** Extracted information **
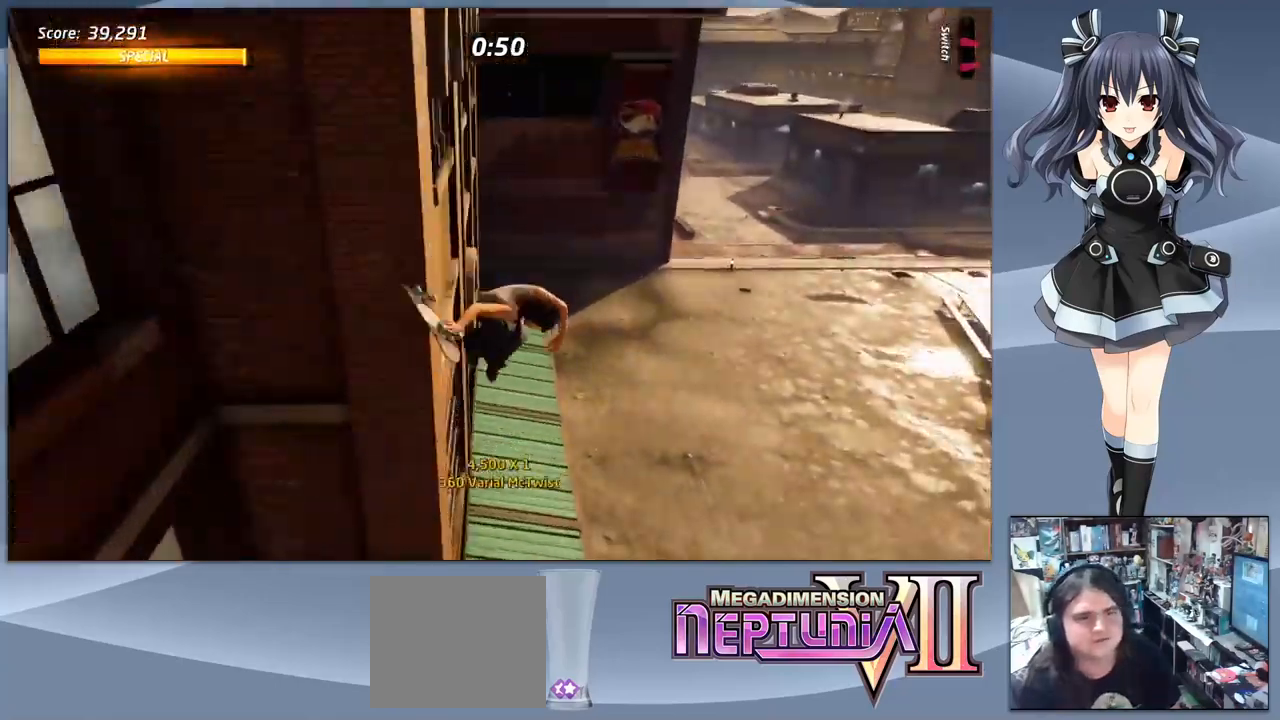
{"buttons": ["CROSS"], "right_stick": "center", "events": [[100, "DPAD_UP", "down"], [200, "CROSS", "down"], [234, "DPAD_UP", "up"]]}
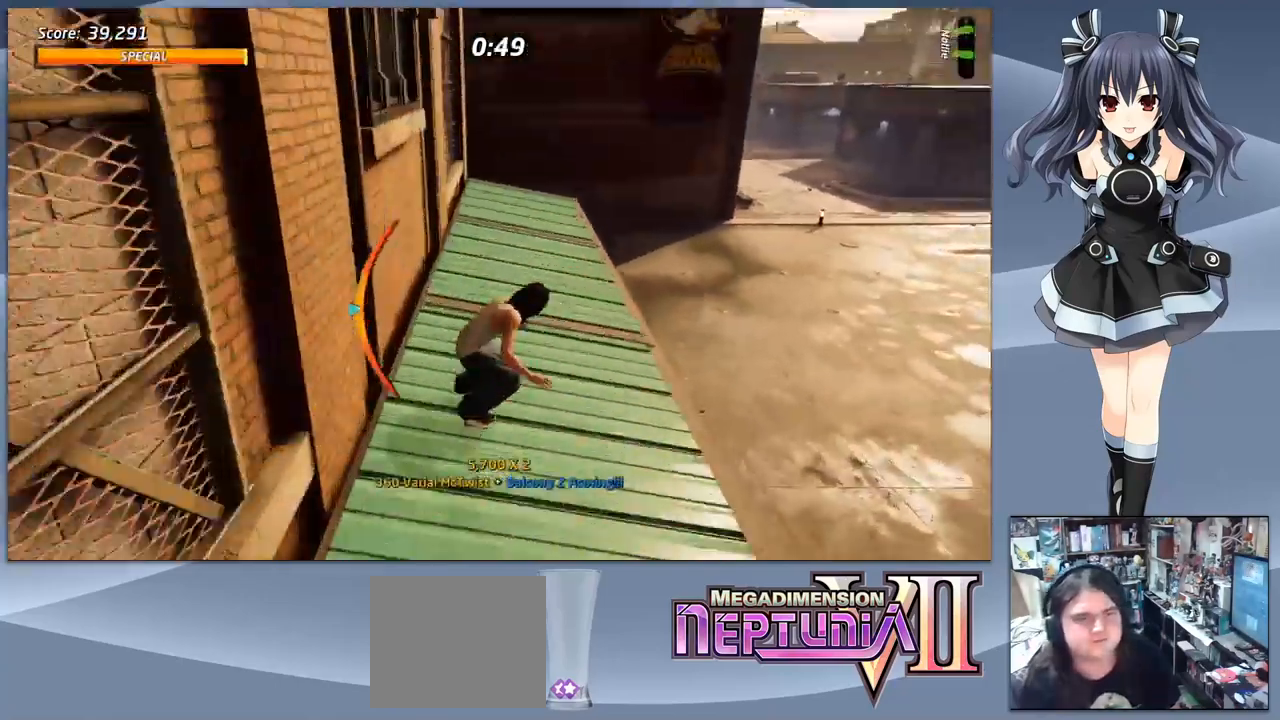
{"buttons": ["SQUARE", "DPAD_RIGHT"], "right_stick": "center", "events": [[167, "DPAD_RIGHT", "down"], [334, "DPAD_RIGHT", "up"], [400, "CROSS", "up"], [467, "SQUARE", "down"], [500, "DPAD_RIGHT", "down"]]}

==

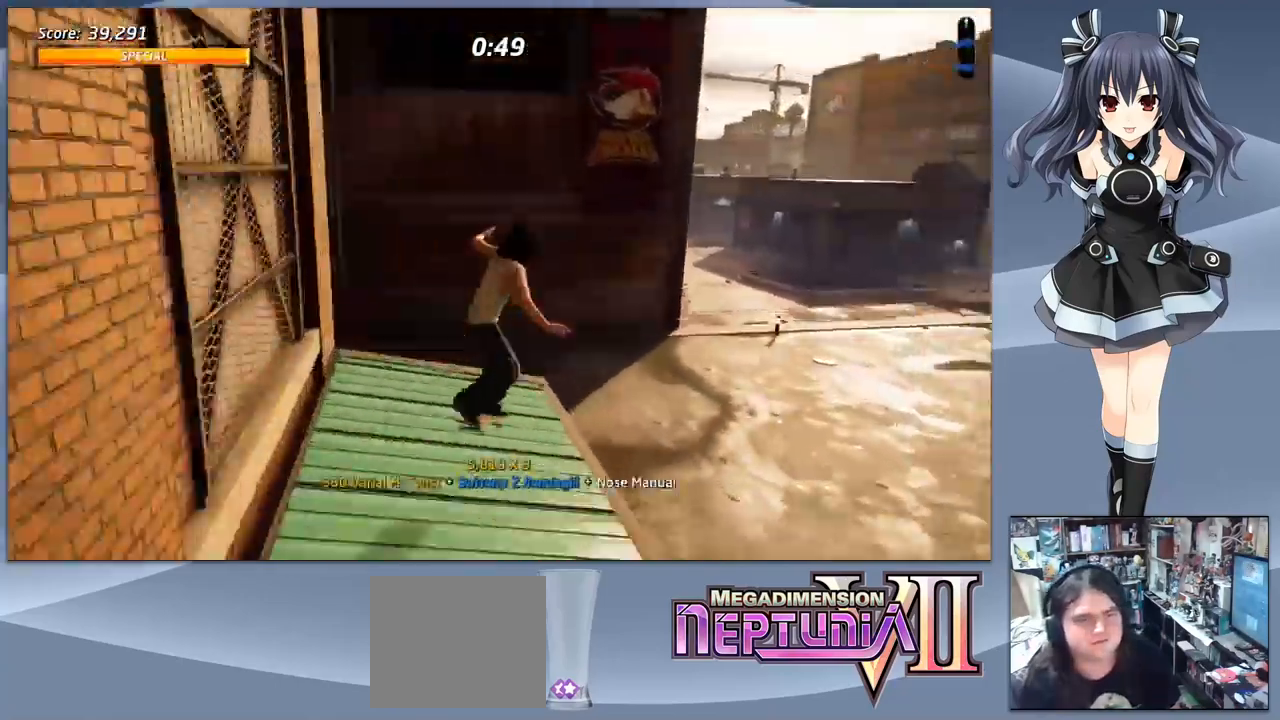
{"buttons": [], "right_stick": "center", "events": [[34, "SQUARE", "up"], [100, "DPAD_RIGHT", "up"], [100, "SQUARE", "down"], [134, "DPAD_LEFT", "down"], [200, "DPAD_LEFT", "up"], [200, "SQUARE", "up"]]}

--

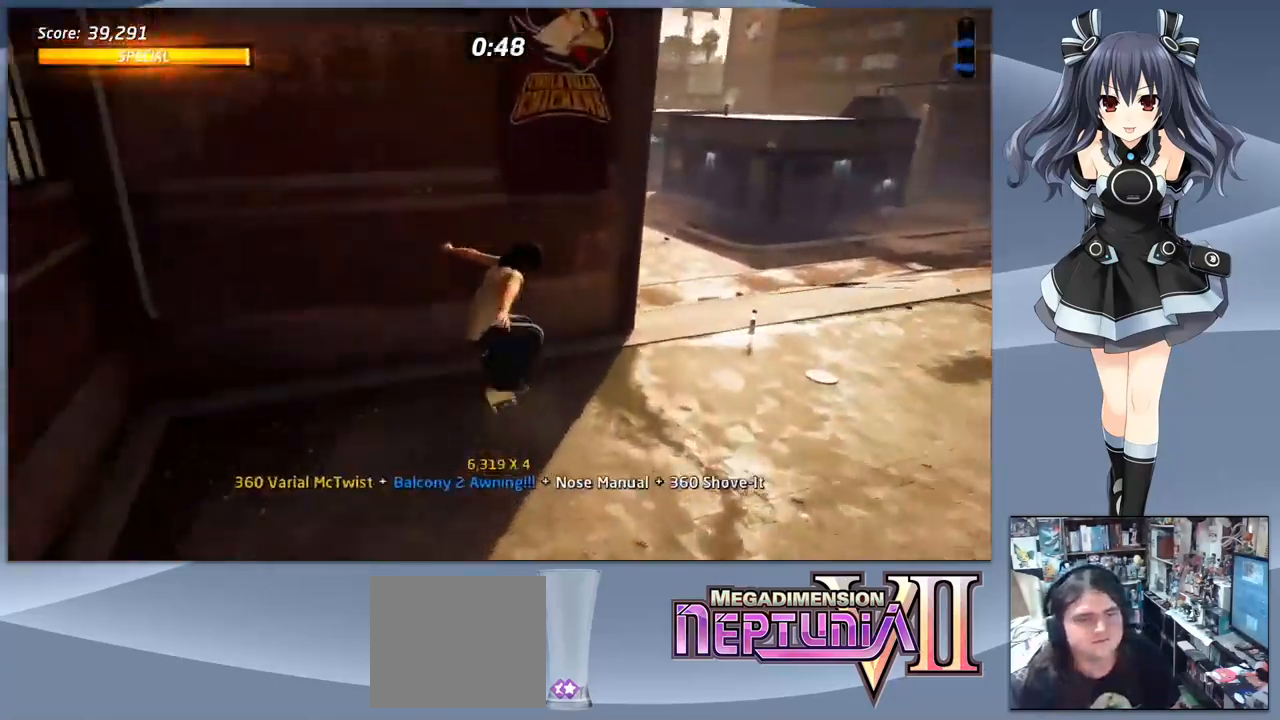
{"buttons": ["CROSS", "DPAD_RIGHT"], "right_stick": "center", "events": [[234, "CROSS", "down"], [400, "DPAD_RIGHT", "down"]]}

** Task directions **
Look through the entries above and report each line where the string "SQUARE" occurs.

** Response area **
{"buttons": ["SQUARE", "DPAD_RIGHT"], "right_stick": "center", "events": [[167, "DPAD_RIGHT", "down"], [334, "DPAD_RIGHT", "up"], [400, "CROSS", "up"], [467, "SQUARE", "down"], [500, "DPAD_RIGHT", "down"]]}
{"buttons": [], "right_stick": "center", "events": [[34, "SQUARE", "up"], [100, "DPAD_RIGHT", "up"], [100, "SQUARE", "down"], [134, "DPAD_LEFT", "down"], [200, "DPAD_LEFT", "up"], [200, "SQUARE", "up"]]}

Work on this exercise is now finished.